# Feedback on Taurus PT 25



## neuroslicer (Jun 27, 2010)

I used to own a Beretta Jetfire 950 25 cal pistol years ago, but parted with it. I liked the small size and thought it made a pretty decent backup concealed carry. The Jetfires are hard to find these days, but the Taurus PT 25 is very similar, easy to find, and can be had for around $200. Any feedback on this gun would be most appreciated. Positive experiences? Negative experiences?


----------



## neuroslicer (Jun 27, 2010)

I found a similar thread as mine, and realize how strong the 25 cal is disliked by many due to its ineffectivenss as a SD weapon. My main SD is a 9mm Bersa Thunder, which I like, and I've rented a Bersa Thunder 380 and liked it alot... so for just a few bucks more I can get the Bersa Thunder 380 and I feel that might be a much more effective concealed carry backup, rather than the 25 cal Taurus or Beretta.



neuroslicer said:


> I used to own a Beretta Jetfire 950 25 cal pistol years ago, but parted with it. I liked the small size and thought it made a pretty decent backup concealed carry. The Jetfires are hard to find these days, but the Taurus PT 25 is very similar, easy to find, and can be had for around $200. Any feedback on this gun would be most appreciated. Positive experiences? Negative experiences?


----------



## Tig7633 (Oct 4, 2009)

I have one, I have had one issue with it. The ammunition used greatly affects the accuracy. The inexpensive winchester jacketed rounds at 5 yards have a 8" drop and seems to be about 3" to the right. The Fiocchi hollow points at the same distance seem to only have a 2" drop. I would not trust this for any long range use, but up close it should be a good back up. The only other issue is not being able to clear a jammed round - the slide is incredible hard to pull back.


----------



## sparks701 (Sep 6, 2010)

I've got an older pt25, off the top of my head I bought it new about 12 years ago, its suprisingly accurate and has been very reliable for me. I carry it when I take my dogs out for a walk through my neighborhood in the summer months. It has held up really well for such a low priced pistol. I wouldn't hesitate buying another.


----------



## recoilguy (Apr 30, 2009)

I have an older .25 cal pistol. I wish I carried it because I keep it aroound and can not force myself to get rid of it. I just like the size but am sure it would not do well as a SD weapon.
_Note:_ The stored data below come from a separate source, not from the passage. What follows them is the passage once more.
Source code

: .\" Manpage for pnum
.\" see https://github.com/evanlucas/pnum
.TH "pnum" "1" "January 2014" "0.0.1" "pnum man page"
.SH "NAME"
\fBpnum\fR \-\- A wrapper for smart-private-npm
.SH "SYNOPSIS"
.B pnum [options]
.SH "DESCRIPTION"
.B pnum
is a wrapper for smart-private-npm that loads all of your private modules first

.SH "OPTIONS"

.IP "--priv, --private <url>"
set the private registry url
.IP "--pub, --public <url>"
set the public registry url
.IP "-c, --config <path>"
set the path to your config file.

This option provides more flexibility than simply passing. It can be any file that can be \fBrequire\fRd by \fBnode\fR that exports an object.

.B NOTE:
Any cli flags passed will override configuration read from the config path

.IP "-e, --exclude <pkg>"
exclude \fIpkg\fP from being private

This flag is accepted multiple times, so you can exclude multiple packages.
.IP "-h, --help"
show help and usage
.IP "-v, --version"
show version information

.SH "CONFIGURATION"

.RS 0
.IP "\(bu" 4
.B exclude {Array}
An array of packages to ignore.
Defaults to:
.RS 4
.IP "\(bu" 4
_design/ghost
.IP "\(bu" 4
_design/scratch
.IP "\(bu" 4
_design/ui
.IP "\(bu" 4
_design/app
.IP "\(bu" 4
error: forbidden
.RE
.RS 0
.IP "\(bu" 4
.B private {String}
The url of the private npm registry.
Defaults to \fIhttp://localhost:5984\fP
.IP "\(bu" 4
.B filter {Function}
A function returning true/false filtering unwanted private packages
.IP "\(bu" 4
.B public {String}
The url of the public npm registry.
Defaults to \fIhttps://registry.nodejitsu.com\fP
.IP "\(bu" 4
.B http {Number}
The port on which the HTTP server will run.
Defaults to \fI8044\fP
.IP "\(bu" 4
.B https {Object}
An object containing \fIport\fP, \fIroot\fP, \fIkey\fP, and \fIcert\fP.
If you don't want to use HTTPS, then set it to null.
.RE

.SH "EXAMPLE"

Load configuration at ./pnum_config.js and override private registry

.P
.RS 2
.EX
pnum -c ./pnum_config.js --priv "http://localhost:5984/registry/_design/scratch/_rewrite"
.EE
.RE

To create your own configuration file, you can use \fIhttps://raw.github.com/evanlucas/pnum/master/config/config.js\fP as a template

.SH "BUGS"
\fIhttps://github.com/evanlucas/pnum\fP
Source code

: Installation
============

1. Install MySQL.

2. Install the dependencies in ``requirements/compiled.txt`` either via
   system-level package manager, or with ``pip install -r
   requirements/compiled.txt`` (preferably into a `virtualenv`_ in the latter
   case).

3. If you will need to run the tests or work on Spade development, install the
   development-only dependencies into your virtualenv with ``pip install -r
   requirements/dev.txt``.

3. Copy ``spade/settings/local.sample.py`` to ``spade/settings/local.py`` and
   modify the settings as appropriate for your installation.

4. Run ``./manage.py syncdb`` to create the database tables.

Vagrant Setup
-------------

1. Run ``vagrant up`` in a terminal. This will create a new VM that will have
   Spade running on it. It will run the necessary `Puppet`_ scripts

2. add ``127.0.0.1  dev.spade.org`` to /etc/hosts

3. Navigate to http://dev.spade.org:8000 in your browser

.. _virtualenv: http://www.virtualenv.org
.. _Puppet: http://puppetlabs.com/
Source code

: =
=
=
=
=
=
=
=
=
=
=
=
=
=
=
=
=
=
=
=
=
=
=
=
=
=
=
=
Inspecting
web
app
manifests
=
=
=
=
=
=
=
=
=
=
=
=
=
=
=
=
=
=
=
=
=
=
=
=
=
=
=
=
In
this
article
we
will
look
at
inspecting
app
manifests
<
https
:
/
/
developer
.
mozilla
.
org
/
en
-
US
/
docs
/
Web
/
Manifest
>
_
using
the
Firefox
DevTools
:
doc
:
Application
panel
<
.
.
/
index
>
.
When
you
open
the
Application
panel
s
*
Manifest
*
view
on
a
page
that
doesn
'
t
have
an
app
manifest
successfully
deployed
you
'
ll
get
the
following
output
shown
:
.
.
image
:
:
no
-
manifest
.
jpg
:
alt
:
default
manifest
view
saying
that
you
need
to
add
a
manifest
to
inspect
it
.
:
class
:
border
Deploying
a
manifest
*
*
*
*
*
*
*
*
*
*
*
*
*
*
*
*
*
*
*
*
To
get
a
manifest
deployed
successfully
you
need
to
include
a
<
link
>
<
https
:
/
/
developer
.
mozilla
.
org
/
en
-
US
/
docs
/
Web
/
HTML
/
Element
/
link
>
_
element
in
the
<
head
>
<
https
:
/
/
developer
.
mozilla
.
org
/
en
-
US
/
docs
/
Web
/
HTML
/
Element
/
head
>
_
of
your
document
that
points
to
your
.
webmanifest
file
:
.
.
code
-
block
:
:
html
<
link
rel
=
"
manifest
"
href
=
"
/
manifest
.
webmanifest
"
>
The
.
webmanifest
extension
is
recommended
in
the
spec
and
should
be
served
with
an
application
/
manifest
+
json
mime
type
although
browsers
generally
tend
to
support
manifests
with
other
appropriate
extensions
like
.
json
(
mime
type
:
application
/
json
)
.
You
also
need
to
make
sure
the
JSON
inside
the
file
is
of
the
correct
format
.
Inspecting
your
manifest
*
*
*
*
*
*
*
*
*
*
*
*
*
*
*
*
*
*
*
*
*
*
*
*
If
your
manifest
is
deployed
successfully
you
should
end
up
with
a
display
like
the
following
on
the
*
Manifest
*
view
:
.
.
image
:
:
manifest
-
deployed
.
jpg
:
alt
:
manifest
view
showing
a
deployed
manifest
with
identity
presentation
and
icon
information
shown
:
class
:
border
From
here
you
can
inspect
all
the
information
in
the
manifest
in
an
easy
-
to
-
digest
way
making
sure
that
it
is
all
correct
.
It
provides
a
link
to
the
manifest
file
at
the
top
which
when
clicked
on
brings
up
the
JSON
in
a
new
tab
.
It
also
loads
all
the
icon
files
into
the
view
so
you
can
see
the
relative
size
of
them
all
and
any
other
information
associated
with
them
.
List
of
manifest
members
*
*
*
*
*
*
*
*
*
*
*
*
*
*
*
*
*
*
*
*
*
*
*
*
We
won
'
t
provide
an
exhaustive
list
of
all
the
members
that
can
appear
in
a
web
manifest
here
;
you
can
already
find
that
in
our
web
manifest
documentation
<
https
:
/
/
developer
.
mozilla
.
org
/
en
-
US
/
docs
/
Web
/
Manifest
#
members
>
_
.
I have carried it to justify having it and shoot it maybe twice a year just to keep it in working order. If you have a few bucks more get the .380 is my suggestion. If you like the .25 having one is not a bad thinhg. 

RCG


----------



## j4l (Mar 3, 2011)

While I havent shot the PT25, I have a good bit of experience w/ .25 in general- from both ends of it (more on that in a sec.) Im considering one of the new poly PT25s at some point -for CC use during hot weather (FLA.) when Im wearing shorts, sandles,tommy bahama ,etc. (somehow my full-size .45 w/ that attire wouldnt seem to work..) So these are great for pocket-carry. 

Now, dont be so quick to knock the .25acp for defense. Is it the all-time [email protected] of defense rounds? No, of course not. BUT- consider this. More folks have been dropped in the U.S. with the .25 than almost any fighting round since the .45 Colt. Need any proof of this? Check with your local Trauma Center this weekend. Almost guarantee you will find -on avg. 4-5 GSV's arriving DOA from a .25. 

Even just wounding with one can be bad. I was hit with one over 20 yrs ago. Right hand. Superficial, but 20+ yrs later, Im still plaqued with daily pains, nerve damage, and tendonitis as a result. Not one day has passed in all these years that I havent been reminded someone once shot me with one.


----------